# Mystery button - any suggestions?



## Delores (Feb 21, 2010)

Hi there!

We have a mystery button in Delores. We've asked the Elddis people at a show and they had no idea. They gave us an email address for a technical guru somewhere in Elddis but he never answered. So does anyone on here have any suggestions..?

We've tried to see if it powers the radio when the keys are out of the ignition, but alas no. Is it just a spare button?

Many thanks!


----------



## DTPCHEMICALS (Jul 24, 2006)

ejector seat.


dave p


----------



## Delores (Feb 21, 2010)

DTPCHEMICALS said:


> ejector seat.
> 
> dave p


Sadly not. If we can't come up with anything for it am thinking of mounting a gun turret on the roof and using it to control that and eliminate idiot drivers...


----------



## Grizzly (May 9, 2005)

Hot line to dealer ?

There isn't a photo in your manual is there ? The Eldiss manuals used to be on their website ...

G


----------



## Delores (Feb 21, 2010)

Grizzly said:


> Hot line to dealer ?
> 
> There isn't a photo in your manual is there ? The Eldiss manuals used to be on their website ...
> 
> G


Nope - tried that too. Thanks anyway!


----------



## Melly (Jul 5, 2007)

Maybe its for some form of external charging like a solar panel or wind turbine.
It's more likely to be a cloaking device button which I think we have somewhere judging by the way some people just pull out on us.


----------



## The-Clangers (Sep 18, 2009)

Could it just be a spare switch in case you wanted to add something. I had a couple of these on the switch panel of my boat?

Try taking the panel off and see if it is wired up or not.

David


----------



## Delores (Feb 21, 2010)

The-Clangers said:


> Try taking the panel off and see if it is wired up or not.

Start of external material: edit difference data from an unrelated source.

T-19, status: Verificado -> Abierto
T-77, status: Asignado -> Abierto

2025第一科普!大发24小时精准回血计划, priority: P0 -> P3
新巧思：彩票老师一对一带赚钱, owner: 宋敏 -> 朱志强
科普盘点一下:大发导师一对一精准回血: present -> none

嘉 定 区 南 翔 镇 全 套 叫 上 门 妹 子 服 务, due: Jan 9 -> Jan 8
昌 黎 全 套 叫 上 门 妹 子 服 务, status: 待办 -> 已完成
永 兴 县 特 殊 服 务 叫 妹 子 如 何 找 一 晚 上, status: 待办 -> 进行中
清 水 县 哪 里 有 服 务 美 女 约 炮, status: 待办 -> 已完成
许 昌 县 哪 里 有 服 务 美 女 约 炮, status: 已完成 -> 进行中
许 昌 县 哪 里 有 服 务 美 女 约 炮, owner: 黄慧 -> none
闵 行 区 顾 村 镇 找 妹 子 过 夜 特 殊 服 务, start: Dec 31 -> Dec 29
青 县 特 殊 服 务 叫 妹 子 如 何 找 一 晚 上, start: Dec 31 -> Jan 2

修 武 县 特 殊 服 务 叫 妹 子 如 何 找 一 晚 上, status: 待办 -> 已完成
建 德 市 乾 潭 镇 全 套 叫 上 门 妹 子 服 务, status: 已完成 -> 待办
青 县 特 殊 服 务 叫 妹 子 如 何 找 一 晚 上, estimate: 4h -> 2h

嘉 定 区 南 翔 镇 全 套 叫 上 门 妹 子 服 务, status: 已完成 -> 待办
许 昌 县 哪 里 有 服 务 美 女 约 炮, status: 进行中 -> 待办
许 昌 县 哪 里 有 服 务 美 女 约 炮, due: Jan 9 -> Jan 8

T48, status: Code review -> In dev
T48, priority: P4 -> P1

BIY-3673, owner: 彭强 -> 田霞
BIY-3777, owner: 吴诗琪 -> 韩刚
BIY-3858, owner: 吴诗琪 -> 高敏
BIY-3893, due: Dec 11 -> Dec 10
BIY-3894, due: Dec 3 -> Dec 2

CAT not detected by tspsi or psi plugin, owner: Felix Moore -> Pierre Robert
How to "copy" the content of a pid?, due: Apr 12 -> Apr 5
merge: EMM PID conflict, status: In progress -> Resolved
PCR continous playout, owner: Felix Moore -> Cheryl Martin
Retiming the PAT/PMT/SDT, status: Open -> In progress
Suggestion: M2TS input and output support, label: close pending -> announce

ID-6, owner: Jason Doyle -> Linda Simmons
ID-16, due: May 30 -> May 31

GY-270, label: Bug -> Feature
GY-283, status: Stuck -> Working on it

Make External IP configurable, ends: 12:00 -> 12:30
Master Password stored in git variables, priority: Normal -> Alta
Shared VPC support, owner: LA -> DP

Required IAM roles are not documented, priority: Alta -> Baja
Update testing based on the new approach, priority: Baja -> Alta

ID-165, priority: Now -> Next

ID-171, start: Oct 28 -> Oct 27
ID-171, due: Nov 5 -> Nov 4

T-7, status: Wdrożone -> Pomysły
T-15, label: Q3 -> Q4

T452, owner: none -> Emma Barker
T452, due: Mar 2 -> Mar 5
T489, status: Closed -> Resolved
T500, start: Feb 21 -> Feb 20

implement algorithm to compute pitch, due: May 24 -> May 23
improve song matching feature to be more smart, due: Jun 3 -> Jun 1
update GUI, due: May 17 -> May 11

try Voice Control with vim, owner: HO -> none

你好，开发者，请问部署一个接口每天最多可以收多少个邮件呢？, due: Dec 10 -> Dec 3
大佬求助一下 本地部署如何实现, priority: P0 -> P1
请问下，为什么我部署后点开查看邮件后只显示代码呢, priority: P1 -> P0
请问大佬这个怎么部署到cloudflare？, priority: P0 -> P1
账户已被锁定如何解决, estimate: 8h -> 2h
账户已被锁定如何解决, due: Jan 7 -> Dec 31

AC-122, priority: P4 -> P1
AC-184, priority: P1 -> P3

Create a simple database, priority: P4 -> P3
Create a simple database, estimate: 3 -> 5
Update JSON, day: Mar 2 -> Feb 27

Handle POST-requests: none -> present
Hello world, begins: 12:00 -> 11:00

 8O Neither of us have a good track record with things electrical - perhaps safest for all concerned if it just remains a mystery...


----------



## peribro (Sep 6, 2009)

Why not try switching absolutely everything off and then switch on the mystery switch whilst watching your battery / current display on your control panel. If it shows something is drawing current, then the plot thickens - if not then it is probably a spare switch.


----------



## bigbazza (Mar 6, 2008)

The "Aux" button on our Autotrail switches the outside light on over the hab door.


----------



## Grizzly (May 9, 2005)

Was the control panel was fitted by a previous owner - looks like it if Elddis didn't know ? Did you buy it via a dealer ? Would they have the address of the previous owner and be prepared to pass on your query ? Presumably there is no makers name on the control panel to write to ?

We bought a van from a dealer years ago and they still write to us regularly so they at least keep addresses on computer.

G


----------



## TDG (May 26, 2009)

Delores said:


> Hi there!
> 
> We have a mystery button in Delores. We've asked the Elddis people at a show and they had no idea. They gave us an email address for a technical guru somewhere in Elddis but he never answered. So does anyone on here have any suggestions..?
> 
> ...


For retro-fitting something like an awning light :?:


----------



## Sgt411 (Dec 17, 2008)

I used to own a Autocruise that had a similar switch on the control panel. This was used to supply 12v power to an external water pump used to fill up the internal on board tank from an external water carrier. Do you have a 12v plug near to your water filler?

Keith


----------



## Uller (May 29, 2010)

We have a number of mystery switches in our old Hymer. I think some were added by the previous owner but a couple are on the habitation panel - there isn't a picture or description of the panel in the owner manual which Hymer emailed me! We even have a whole gauge which is a mystery to us!

I say mystery - really only a mystery because we haven't got around to looking up what the German means!


----------



## Penquin (Oct 15, 2007)

We have a switch which apparently switches between the vehicle and the leisure battery for use in the vehicle, just a thought / guess but really have no idea!   :? 

Dave


----------



## motorhomenicky (Feb 1, 2006)

Hi

I would have said it feeds the aux socket for the tv, or tv aerial booster

nick


----------



## CliveMott (Mar 10, 2008)

AUX 1 is a spare. Try connecting a ammeter in series with the leisure battery then see if the amps change as the switch is turned ON and OFF. At least it will determine if its doing something.

Posibilities easilly not considered are :-

Heater for gas regulator. (standard kit on many German vans)
Light inside a locker.
Discrete blue wally lights hidden behind radiator grille!!


Have fun

C.


----------



## some-where-in-oxford (Apr 18, 2006)

Grizzly said:


> Was the control panel was fitted by a previous owner - looks like it if Elddis didn't know ? Did you buy it via a dealer ? Would they have the address of the previous owner and be prepared to pass on your query ? Presumably there is no makers name on the control panel to write to ?
> 
> We bought a van from a dealer years ago and they still write to us regularly so they at least keep addresses on computer.
> 
> G


Address of previous keeper is on the V5C (logbook)

http://tinyurl.com/264n456

Front cover section 2 in green.


----------